Species of water lily

Nymphaea potamophila is a species of waterlily native to the region spanning from Venezuela to northern Brazil. Additionally, it has been reported to occur in Colombia.

==Description==
===Vegetative characteristics===
Nymphaea potamophila is an aquatic herb. The elliptic-sagittate, papery leaf blades of floating leaves are up to 20 cm long and 10 cm wide. The leaf margin is entire and flat. The adaxial surface is coloured in green with overlaying patterns of red variegation. The abaxial surface has a greenish base colour accompanied by dark red variegation, but also exhibits patterns of branched, rusty-brown striations. The leaf structure is compact and the leaves are very thin (145.50 μm).

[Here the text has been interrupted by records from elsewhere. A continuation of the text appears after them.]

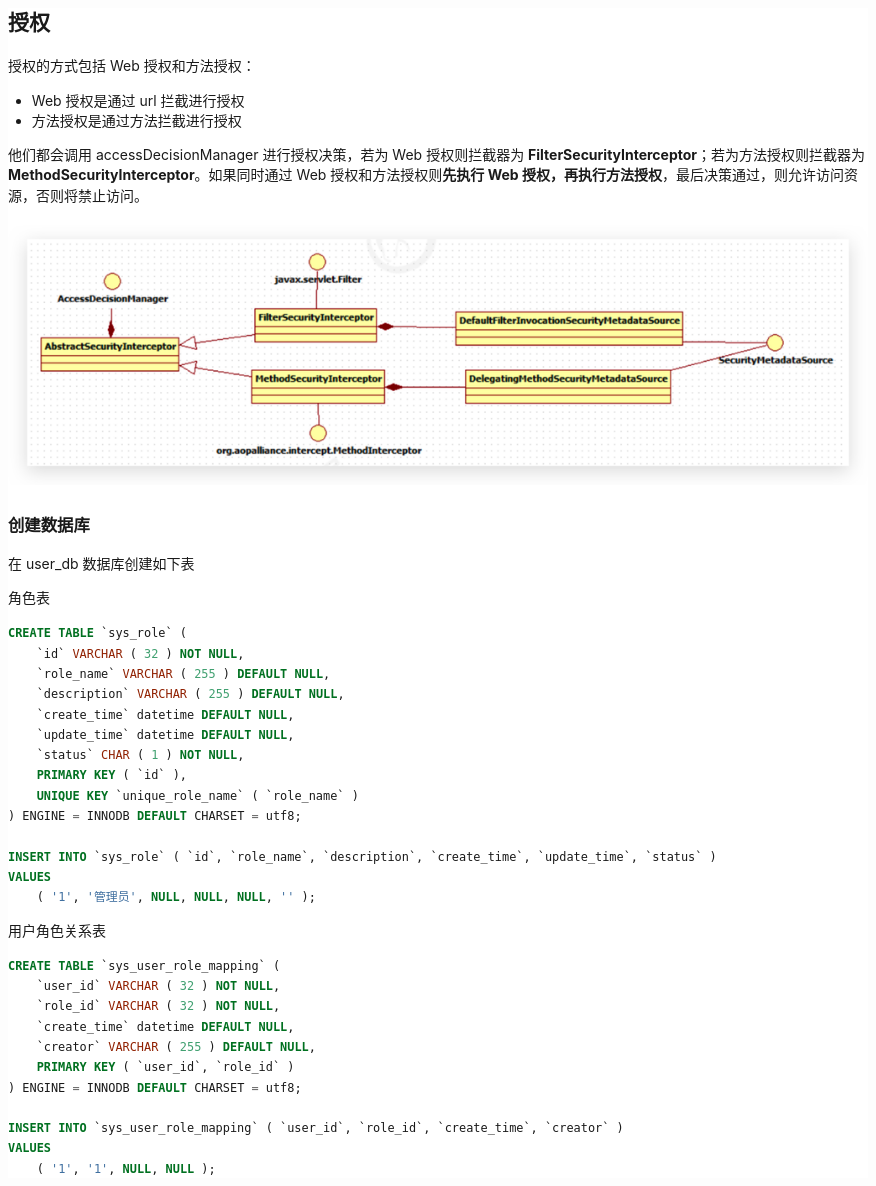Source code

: 
## 授权

授权的方式包括 Web 授权和方法授权：

*   Web 授权是通过 url 拦截进行授权
*   方法授权是通过方法拦截进行授权

他们都会调用 accessDecisionManager 进行授权决策，若为 Web 授权则拦截器为 **FilterSecurityInterceptor**；若为方法授权则拦截器为 **MethodSecurityInterceptor**。如果同时通过 Web 授权和方法授权则**先执行 Web 授权，再执行方法授权**，最后决策通过，则允许访问资源，否则将禁止访问。

![image-20200922010029296](./images/image-20200922010029296.png)

### 创建数据库

在 user_db 数据库创建如下表

角色表

```sql
CREATE TABLE `sys_role` (
	`id` VARCHAR ( 32 ) NOT NULL,
	`role_name` VARCHAR ( 255 ) DEFAULT NULL,
	`description` VARCHAR ( 255 ) DEFAULT NULL,
	`create_time` datetime DEFAULT NULL,
	`update_time` datetime DEFAULT NULL,
	`status` CHAR ( 1 ) NOT NULL,
	PRIMARY KEY ( `id` ),
	UNIQUE KEY `unique_role_name` ( `role_name` ) 
) ENGINE = INNODB DEFAULT CHARSET = utf8;

INSERT INTO `sys_role` ( `id`, `role_name`, `description`, `create_time`, `update_time`, `status` )
VALUES
	( '1', '管理员', NULL, NULL, NULL, '' );
```

用户角色关系表

```sql
CREATE TABLE `sys_user_role_mapping` (
	`user_id` VARCHAR ( 32 ) NOT NULL,
	`role_id` VARCHAR ( 32 ) NOT NULL,
	`create_time` datetime DEFAULT NULL,
	`creator` VARCHAR ( 255 ) DEFAULT NULL,
	PRIMARY KEY ( `user_id`, `role_id` ) 
) ENGINE = INNODB DEFAULT CHARSET = utf8;

INSERT INTO `sys_user_role_mapping` ( `user_id`, `role_id`, `create_time`, `creator` )
VALUES
	( '1', '1', NULL, NULL );
```
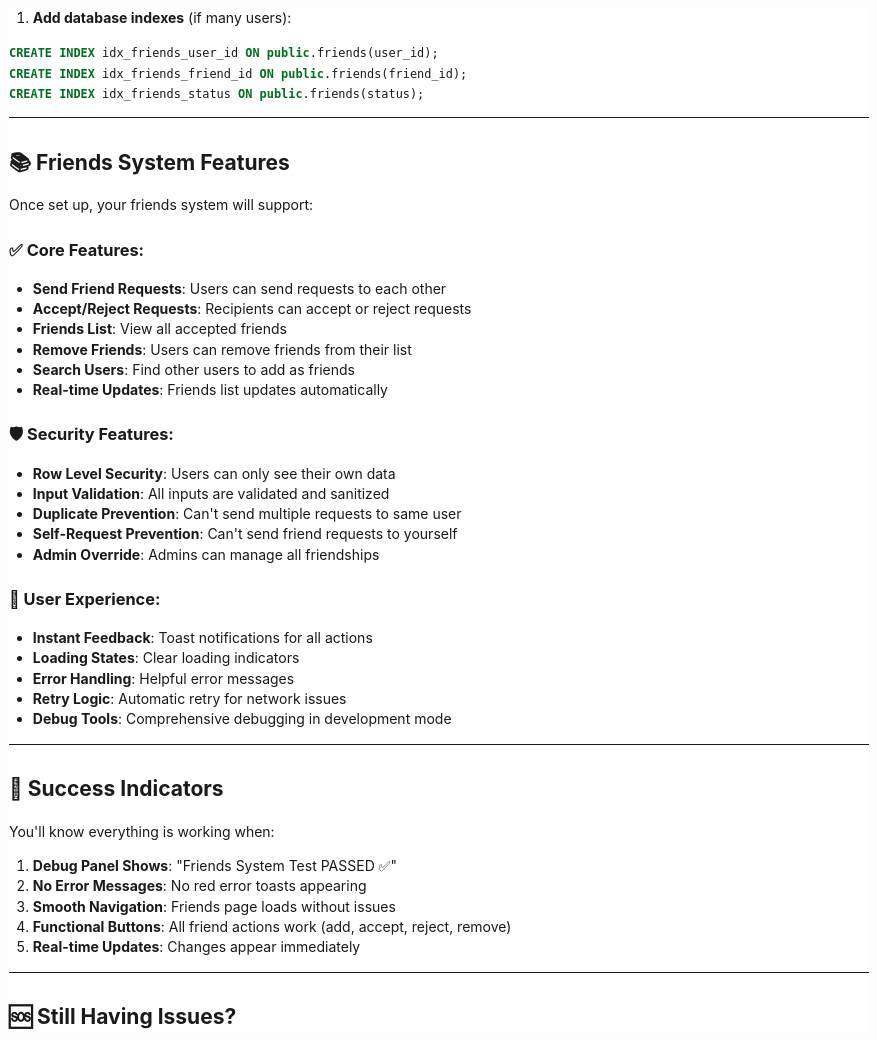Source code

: 1. **Add database indexes** (if many users):

```sql
CREATE INDEX idx_friends_user_id ON public.friends(user_id);
CREATE INDEX idx_friends_friend_id ON public.friends(friend_id);
CREATE INDEX idx_friends_status ON public.friends(status);
```

---

## 📚 Friends System Features

Once set up, your friends system will support:

### ✅ Core Features:

- **Send Friend Requests**: Users can send requests to each other
- **Accept/Reject Requests**: Recipients can accept or reject requests
- **Friends List**: View all accepted friends
- **Remove Friends**: Users can remove friends from their list
- **Search Users**: Find other users to add as friends
- **Real-time Updates**: Friends list updates automatically

### 🛡️ Security Features:

- **Row Level Security**: Users can only see their own data
- **Input Validation**: All inputs are validated and sanitized
- **Duplicate Prevention**: Can't send multiple requests to same user
- **Self-Request Prevention**: Can't send friend requests to yourself
- **Admin Override**: Admins can manage all friendships

### 🎯 User Experience:

- **Instant Feedback**: Toast notifications for all actions
- **Loading States**: Clear loading indicators
- **Error Handling**: Helpful error messages
- **Retry Logic**: Automatic retry for network issues
- **Debug Tools**: Comprehensive debugging in development mode

---

## 🎉 Success Indicators

You'll know everything is working when:

1. **Debug Panel Shows**: "Friends System Test PASSED ✅"
2. **No Error Messages**: No red error toasts appearing
3. **Smooth Navigation**: Friends page loads without issues
4. **Functional Buttons**: All friend actions work (add, accept, reject, remove)
5. **Real-time Updates**: Changes appear immediately

---

## 🆘 Still Having Issues?
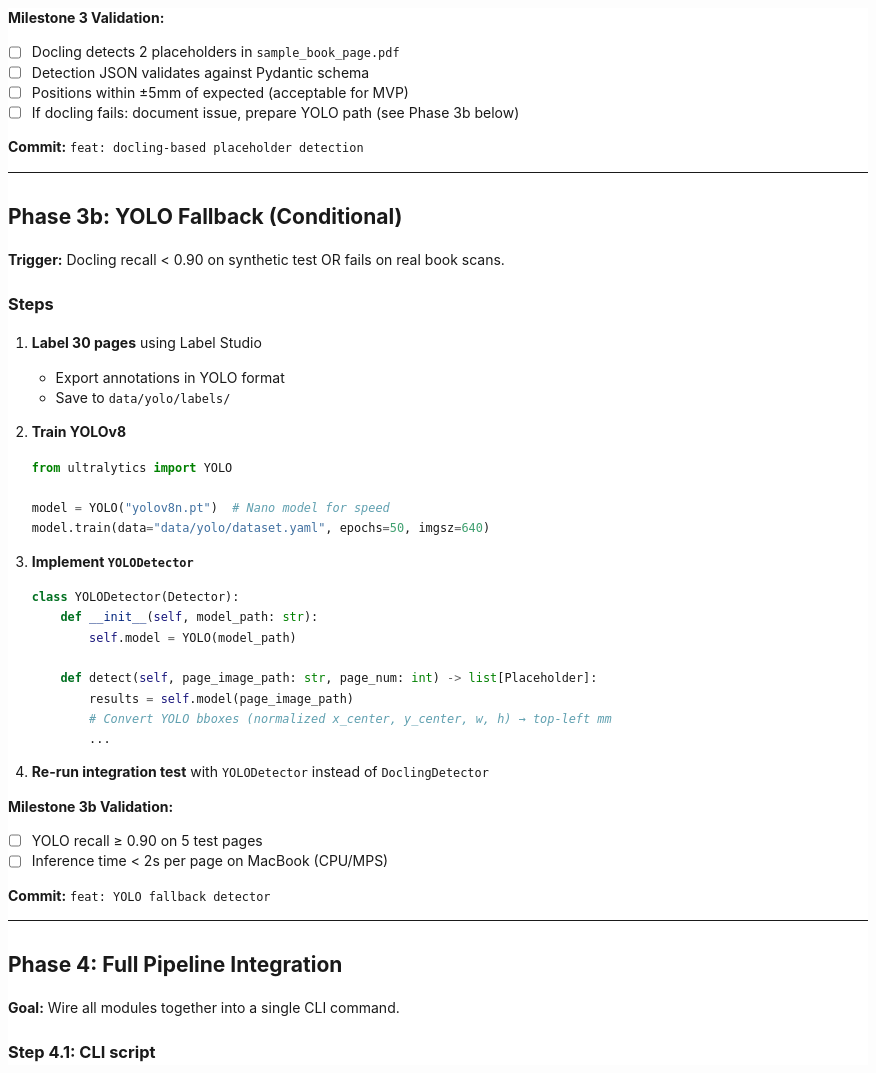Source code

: **Milestone 3 Validation:**
- [ ] Docling detects 2 placeholders in `sample_book_page.pdf`
- [ ] Detection JSON validates against Pydantic schema
- [ ] Positions within ±5mm of expected (acceptable for MVP)
- [ ] If docling fails: document issue, prepare YOLO path (see Phase 3b below)

**Commit:** `feat: docling-based placeholder detection`

---

## Phase 3b: YOLO Fallback (Conditional)

**Trigger:** Docling recall < 0.90 on synthetic test OR fails on real book scans.

### Steps

1. **Label 30 pages** using Label Studio
   - Export annotations in YOLO format
   - Save to `data/yolo/labels/`

2. **Train YOLOv8**
   ```python
   from ultralytics import YOLO
   
   model = YOLO("yolov8n.pt")  # Nano model for speed
   model.train(data="data/yolo/dataset.yaml", epochs=50, imgsz=640)
   ```

3. **Implement `YOLODetector`**
   ```python
   class YOLODetector(Detector):
       def __init__(self, model_path: str):
           self.model = YOLO(model_path)
       
       def detect(self, page_image_path: str, page_num: int) -> list[Placeholder]:
           results = self.model(page_image_path)
           # Convert YOLO bboxes (normalized x_center, y_center, w, h) → top-left mm
           ...
   ```

4. **Re-run integration test** with `YOLODetector` instead of `DoclingDetector`

**Milestone 3b Validation:**
- [ ] YOLO recall ≥ 0.90 on 5 test pages
- [ ] Inference time < 2s per page on MacBook (CPU/MPS)

**Commit:** `feat: YOLO fallback detector`

---

## Phase 4: Full Pipeline Integration

**Goal:** Wire all modules together into a single CLI command.

### Step 4.1: CLI script
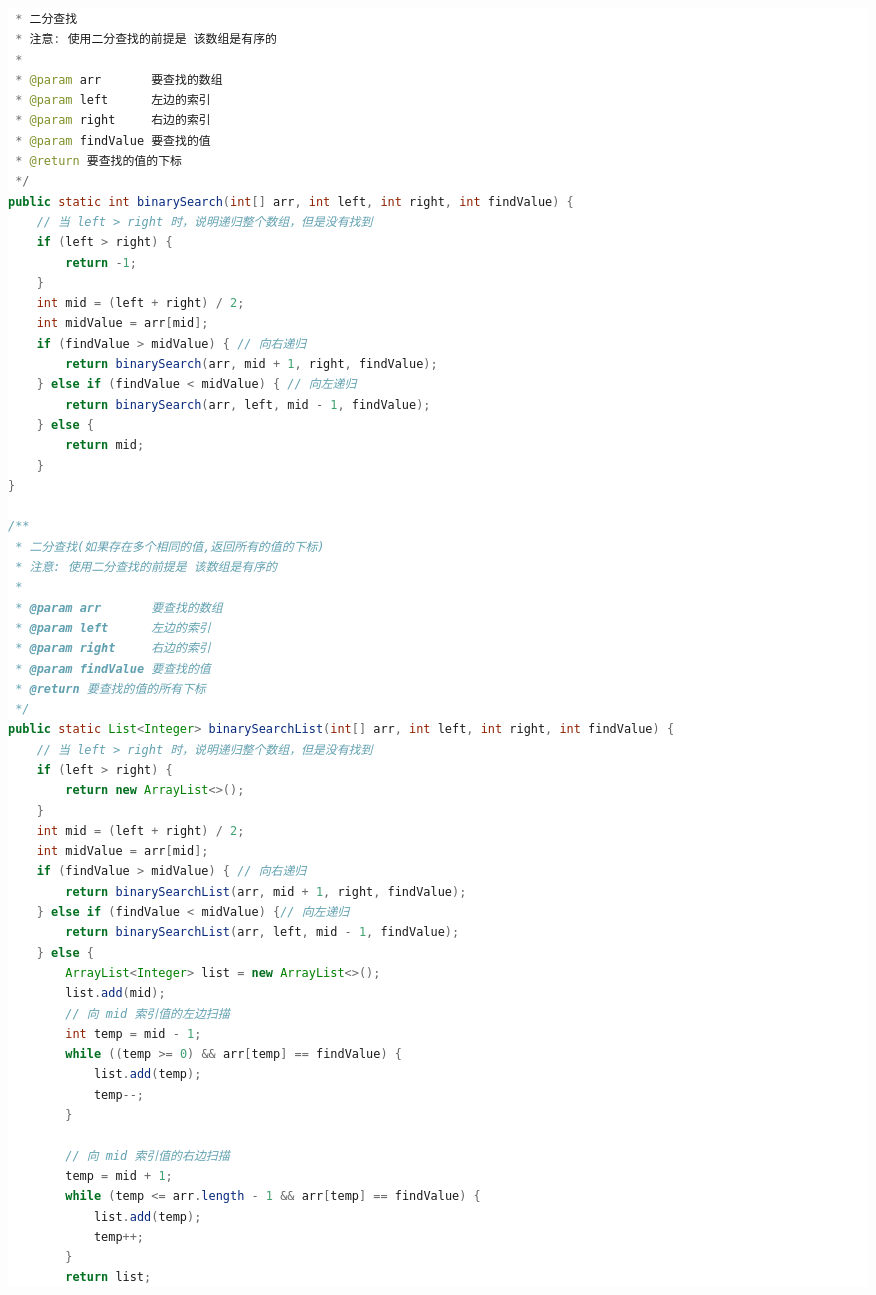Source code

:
 ```java
 * 二分查找
 * 注意: 使用二分查找的前提是 该数组是有序的
 *
 * @param arr       要查找的数组
 * @param left      左边的索引
 * @param right     右边的索引
 * @param findValue 要查找的值
 * @return 要查找的值的下标
 */
public static int binarySearch(int[] arr, int left, int right, int findValue) {
    // 当 left > right 时，说明递归整个数组，但是没有找到
    if (left > right) {
        return -1;
    }
    int mid = (left + right) / 2;
    int midValue = arr[mid];
    if (findValue > midValue) { // 向右递归
        return binarySearch(arr, mid + 1, right, findValue);
    } else if (findValue < midValue) { // 向左递归
        return binarySearch(arr, left, mid - 1, findValue);
    } else {
        return mid;
    }
}

/**
 * 二分查找(如果存在多个相同的值,返回所有的值的下标)
 * 注意: 使用二分查找的前提是 该数组是有序的
 *
 * @param arr       要查找的数组
 * @param left      左边的索引
 * @param right     右边的索引
 * @param findValue 要查找的值
 * @return 要查找的值的所有下标
 */
public static List<Integer> binarySearchList(int[] arr, int left, int right, int findValue) {
    // 当 left > right 时，说明递归整个数组，但是没有找到
    if (left > right) {
        return new ArrayList<>();
    }
    int mid = (left + right) / 2;
    int midValue = arr[mid];
    if (findValue > midValue) { // 向右递归
        return binarySearchList(arr, mid + 1, right, findValue);
    } else if (findValue < midValue) {// 向左递归
        return binarySearchList(arr, left, mid - 1, findValue);
    } else {
        ArrayList<Integer> list = new ArrayList<>();
        list.add(mid);
        // 向 mid 索引值的左边扫描
        int temp = mid - 1;
        while ((temp >= 0) && arr[temp] == findValue) {
            list.add(temp);
            temp--;
        }

        // 向 mid 索引值的右边扫描
        temp = mid + 1;
        while (temp <= arr.length - 1 && arr[temp] == findValue) {
            list.add(temp);
            temp++;
        }
        return list;
```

This gives the leaves cold tolerance. The glabrous, 3 mm wide petioles are very long and can exceed 4 m in length.
===Generative characteristics===
The nocturnal floating flowers are connected to glabrous, 4 mm wide peduncles, which can exceed 4 m in length.

==Cytology==
The chloroplast genome size is 159,232 bp. The chromosome count is unknown.

==Reproduction==
===Vegetative reproduction===
Proliferating pseudanthia are not formed in this species.
===Generative reproduction===
High levels of both pollen viability and seed production are evident in Nymphaea potamophila. Sexual reproduction plays a significant role in this species.

==Habitat==
It can be found in the aquatic habitats of the Amazon Rainforest, where it can grow along river margins in up to 4-5 m deep water.

==Taxonomy==
===Type specimen===
The type specimen was collected in Brazil by a team of scientists consisting of J. Ramos, C.D. Mota, L.A. Maia, and E. Soares on the 28th of June 1979.

===Placement within Nymphaea===
It is placed in Nymphaea subg. Hydrocallis.

==Conservation==
The conservation status of this species in Brazil has not yet been evaluated.